▸ What this task involves: Give the number of lines in the data below that contain "minutos", and only that number.

★ ★ ★ ★ ★

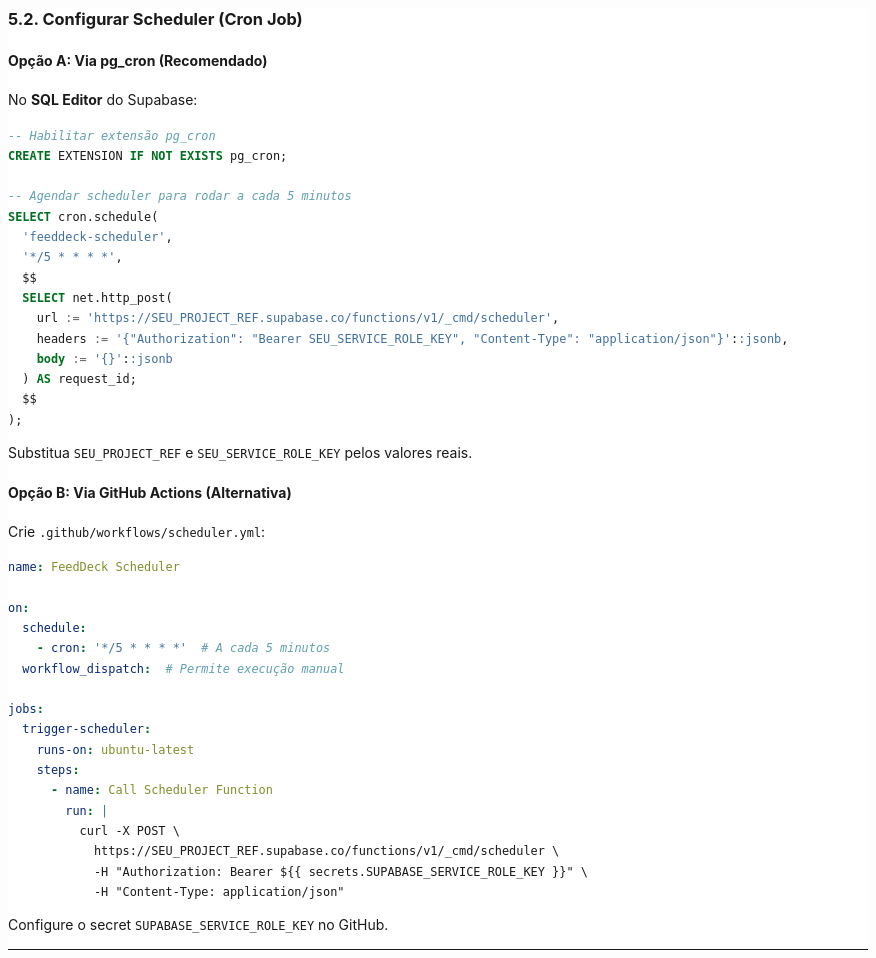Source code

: ### 5.2. Configurar Scheduler (Cron Job)

#### Opção A: Via pg_cron (Recomendado)

No **SQL Editor** do Supabase:

```sql
-- Habilitar extensão pg_cron
CREATE EXTENSION IF NOT EXISTS pg_cron;

-- Agendar scheduler para rodar a cada 5 minutos
SELECT cron.schedule(
  'feeddeck-scheduler',
  '*/5 * * * *',
  $$
  SELECT net.http_post(
    url := 'https://SEU_PROJECT_REF.supabase.co/functions/v1/_cmd/scheduler',
    headers := '{"Authorization": "Bearer SEU_SERVICE_ROLE_KEY", "Content-Type": "application/json"}'::jsonb,
    body := '{}'::jsonb
  ) AS request_id;
  $$
);
```

Substitua `SEU_PROJECT_REF` e `SEU_SERVICE_ROLE_KEY` pelos valores reais.

#### Opção B: Via GitHub Actions (Alternativa)

Crie `.github/workflows/scheduler.yml`:

```yaml
name: FeedDeck Scheduler

on:
  schedule:
    - cron: '*/5 * * * *'  # A cada 5 minutos
  workflow_dispatch:  # Permite execução manual

jobs:
  trigger-scheduler:
    runs-on: ubuntu-latest
    steps:
      - name: Call Scheduler Function
        run: |
          curl -X POST \
            https://SEU_PROJECT_REF.supabase.co/functions/v1/_cmd/scheduler \
            -H "Authorization: Bearer ${{ secrets.SUPABASE_SERVICE_ROLE_KEY }}" \
            -H "Content-Type: application/json"
```

Configure o secret `SUPABASE_SERVICE_ROLE_KEY` no GitHub.

---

★ ★ ★ ★ ★

▸ Output: 2